What Critics Thought About Shang-Chi 

The Rotten Tomatoes score of 98 does not do it justice and other film critics agree. 

Richard Trenholm, a reviewer for c|net pointed out how different this film is from other Marvel films. “I partly forgot Shang-Chi was part of the Disney-owned comic book-based franchise because of how little it relies on connection to the wider MCU,” Trenholm typed. 

Trenholm noted the difference between this film and the 2018 Black Panther film and how it “overlapped with other films”. 

“It’s really refreshing to watch a film stand entirely on its own two feet, without viewers having to remember other films,” Trenholm typed.

Austin Collins, a movie reviewer for Rolling Stone, praised the movie for its ability to tell a “cross-generational, culture-forward superhero tale with style [and] grace.”

Collins did find a flaw with the amount of “splashy” CGI, computer generated imagery, and how it can “mudden or deaden” the physical scenes. 

My Opinion 

I personally didn’t find any flaw with the CGI or any other part of the movie.
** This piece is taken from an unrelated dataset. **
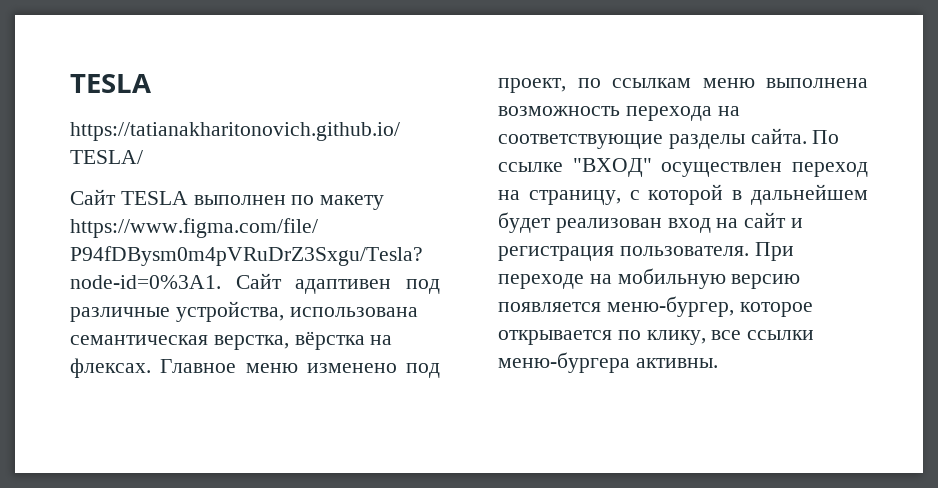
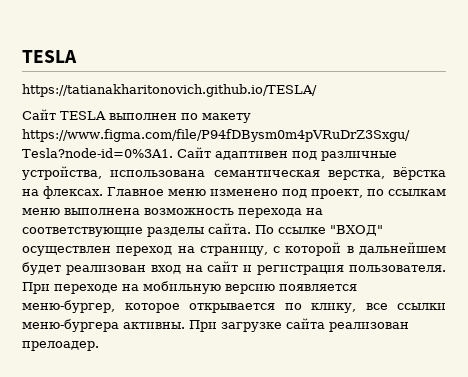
(718, 363) none -> [189,318,409,332] [22,341,99,351] При загрузке сайта реализован прелоадер.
The cinematography is beautiful and the fight scenes weren’t hard to keep up with like some movies are. The visual effects are one of the best of any Marvel movie I’ve ever seen. 

The characters are so well written. Liu’s acting brought Shang-Chi’s struggles to life with all that he’s been through with his mother, father, and sister. Chiu-wai also brought the duality of Wenwu. Wenwu wasn’t always a bitter conqueror, he could be a family man and a good man, it is always important to not see a one-dimensional character. 

I also love how the plot isn’t cliche. Yes, there is a power-hungry father and a rebellious son, but it didn’t feel entirely centered around him and his actions. The plot dug deeper into Shang-Chi and dealing with his feelings over his mother’s murder and conflicted feelings about his father.

The plot also gave a chance for Xialing to be more than just a neglected sister. She taught herself how to fight and ran a successful underground ring, and later assumed the mantle as the leader of the Ten Rings. 

It was also fascinating to see how Chinese culture is displayed on the big screen. Sue Chan, the production designer, talked about how she incorporated traditions from Chinese culture like Kung Fu, the five elements of Chinese philosophy, and others into the film.

I have no criticisms about this film. I hope Marvel keeps showing different cultures on display like they did with Black Panther and this film with other origin stories for new Avengers through Phase Four and beyond.